Louis Jordan who played as part of Webb’s band, pops up on the Caribbean flavoured ‘Run Joe‘. And a final link to Chick Webb is in the track ‘Fig and Dates’ where you can hear Ella Fitzgerald’s ‘Come On a My House‘.
The rest of the tracks include varying degrees of the fantastic original pieces with the up to date beats of a set of producers who kept the swing vibes going within their computer composed kicks, cymbals, hi-hats and synths.
Mood Indigo (G-Swing Featuring Ludovic Allen Remix)
Sing Sing Sing (featuring Ania Chow)
Ring Dem Bells
I’m Crazy ‘Bout My Baby
Don’t Be That Way
Calor (featuring Rossy Da Palma)
Diga Diga Doo
Figs And Dates
Twenty Long Years
Heartbreaker (G-Swing & Le Major Melon)
The album gave a second wind to the swing house scene. Better production and the creativity of the tracks led to a re-emergence of this style that would in time find itself under the umbrella of electroswing.
There had been a swing house scene prior to this album, a first wave, which originated from Chicago and indeed G-Swing the label saw it’s first release in 2002, with James in Greenskeepers mode.
His tracks ‘Dra Gan’ and ‘Keep Going’ were the B side on the vinyl to the tracks ‘Cool Down Daddy’ and ‘Swing In The Horns’ by Mike Dixon on the debut for G-Swing.
More followed from Greenskeepers, with ‘D.C. Minor, ‘Big Noise, ‘Video Days‘, ‘Auction Song’ ,‘Electro Swing‘, ‘Here It Is Babe‘, plus other releases from Mike Dixon (his output was almost as prolific as Greenskeepers), Dan X and Justin Long and Translucent, however, the scene didn’t peak for long . Looking back to those days James remembers ‘’I felt like there were too many DJ’s playing too much of it in one set. I think it hurt the first wave of swing house. In less then a year people were over exposed to it and I ended up playing less and less in my sets.‘
It’s been over five years since the release of ‘Swing For Modern Clubbing’ The G-Swing label has continued to bring us the best in swing house with the likes of Biboulakis and Enzo Siffredi, plus remixes from the likes of the mighty Wattie Green, however, releases by the G-Swing collective of remixers had gone quiet.

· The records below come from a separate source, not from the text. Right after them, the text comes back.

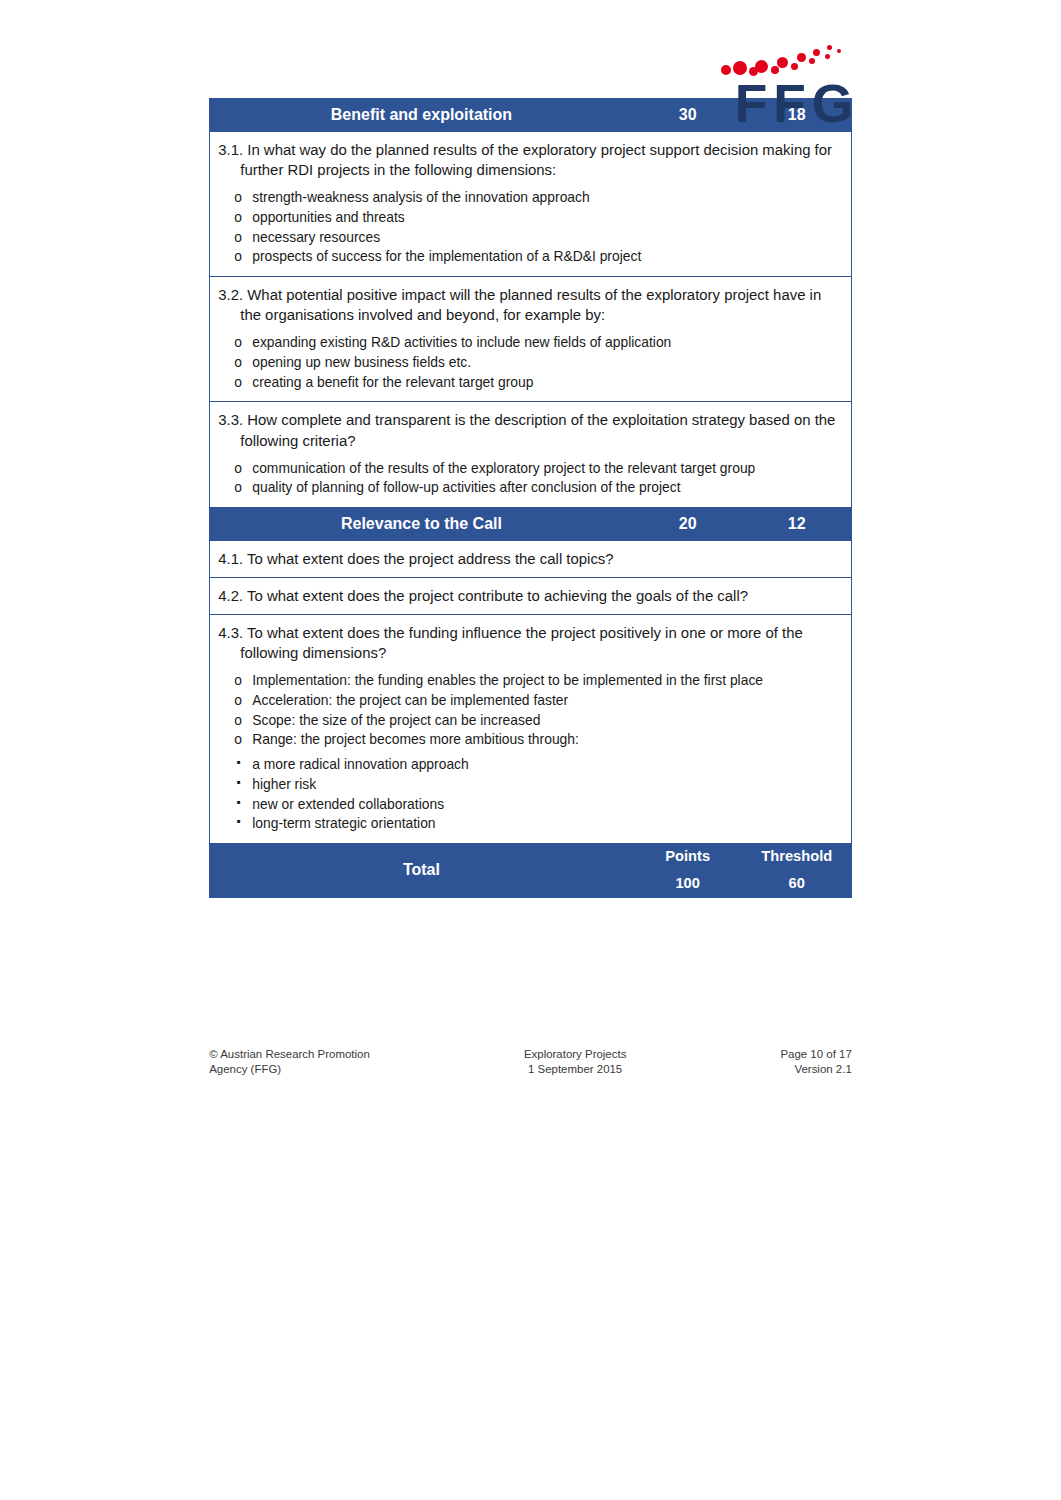FFG
| Benefit and exploitation | 30 | 18 |
| 3.1. In what way do the planned results of the exploratory project support decision making for further RDI projects in the following dimensions: strength-weakness analysis of the innovation approach opportunities and threats necessary resources prospects of success for the implementation of a R&D&I project |
| 3.2. What potential positive impact will the planned results of the exploratory project have in the organisations involved and beyond, for example by: expanding existing R&D activities to include new fields of application opening up new business fields etc. creating a benefit for the relevant target group |
| 3.3. How complete and transparent is the description of the exploitation strategy based on the following criteria? communication of the results of the exploratory project to the relevant target group quality of planning of follow-up activities after conclusion of the project |
| Relevance to the Call | 20 | 12 |
| 4.1. To what extent does the project address the call topics? |
| 4.2. To what extent does the project contribute to achieving the goals of the call? |
| 4.3. To what extent does the funding influence the project positively in one or more of the following dimensions? Implementation: the funding enables the project to be implemented in the first place Acceleration: the project can be implemented faster Scope: the size of the project can be increased Range: the project becomes more ambitious through: a more radical innovation approach higher risk new or extended collaborations long-term strategic orientation |
| Total | Points | Threshold |
| 100 | 60 |
© Austrian Research Promotion
Agency (FFG)
Exploratory Projects
1 September 2015
Page 10 of 17
Version 2.1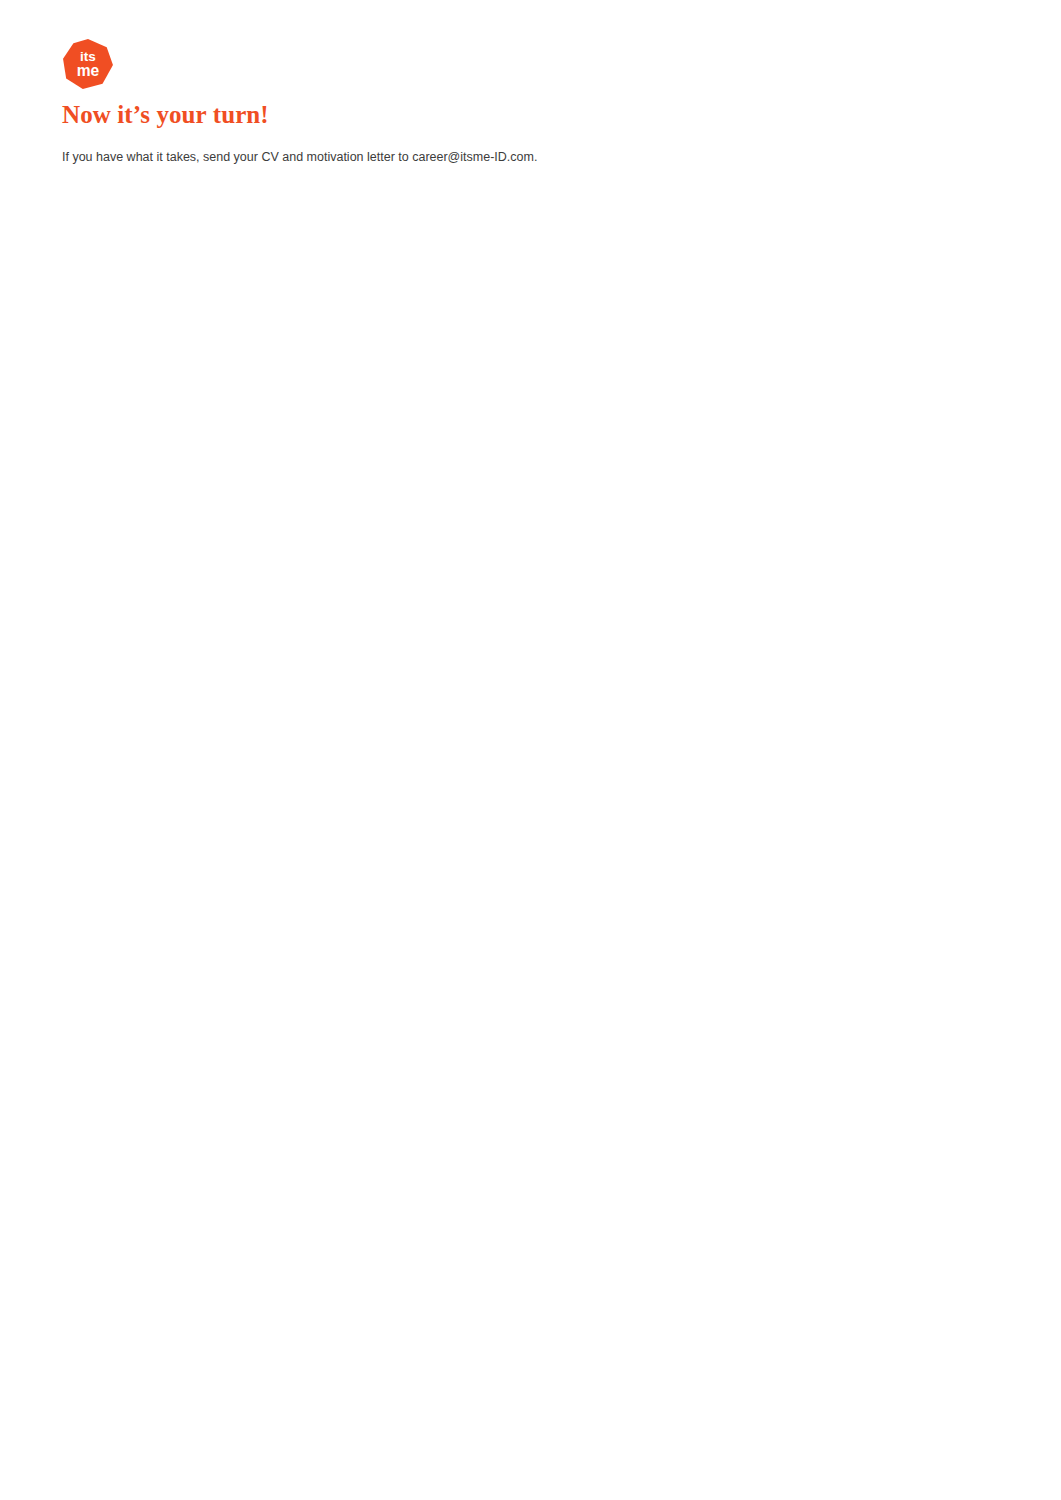its me
Now it’s your turn!
If you have what it takes, send your CV and motivation letter to career@itsme-ID.com.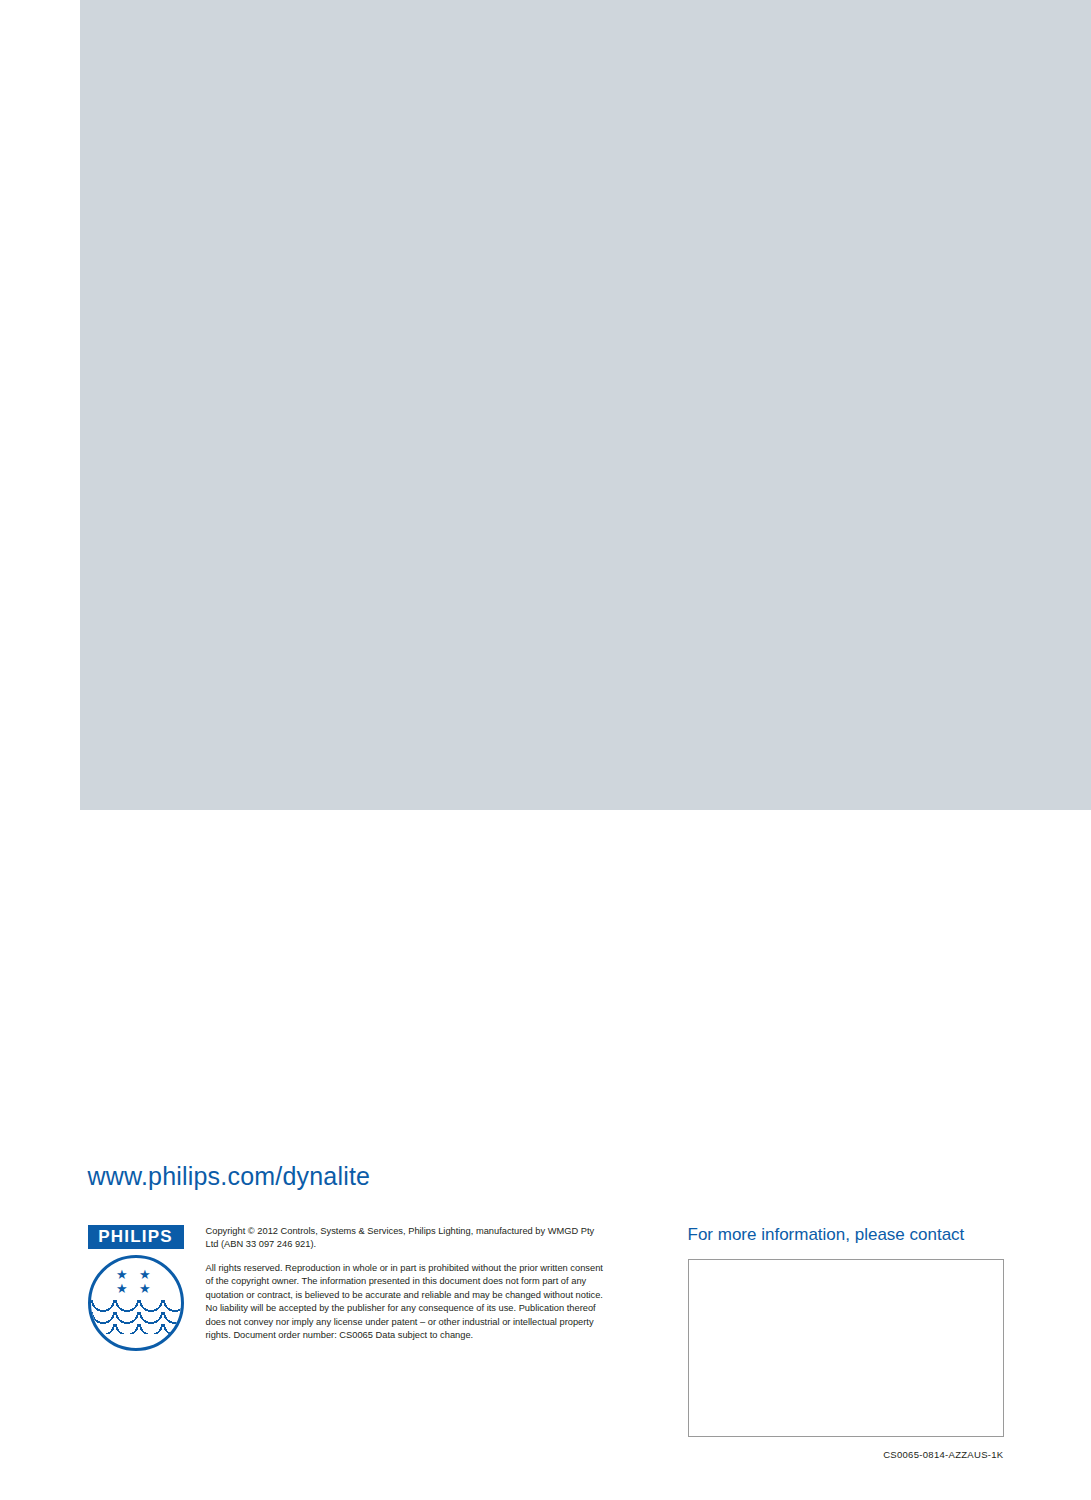www.philips.com/dynalite
PHILIPS
★ ★★ ★
Copyright © 2012 Controls, Systems & Services, Philips Lighting, manufactured by WMGD Pty Ltd (ABN 33 097 246 921).
All rights reserved. Reproduction in whole or in part is prohibited without the prior written consent of the copyright owner. The information presented in this document does not form part of any quotation or contract, is believed to be accurate and reliable and may be changed without notice. No liability will be accepted by the publisher for any consequence of its use. Publication thereof does not convey nor imply any license under patent – or other industrial or intellectual property rights. Document order number: CS0065 Data subject to change.
For more information, please contact
CS0065-0814-AZZAUS-1K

Great news greets us then that this is about to change. You may have noted the rumblings of something a few months ago on James’s Soundcloud page and he is eager to announce that he ‘’is back and I’m actually making vinyl. I’m trying to get a record out every 2 months. When I have enough new material I’ll do another G-Swing compilation’’
Let‘s hope that‘s not too far away and Ill leave you with his response to our question ‘What does Electroswing mean to you?’ ‘’I am happy for the new wave and now I’m playing swing house more and more. I think it’s great. I always love the mix of organic jazz sounds with analog drums and synths. I always get the itch to sit down and make some and I think I always will’’
Many thanks for your work musically and with the interview James. All future support to your swing house leanings from the team at www.electro-swing.com.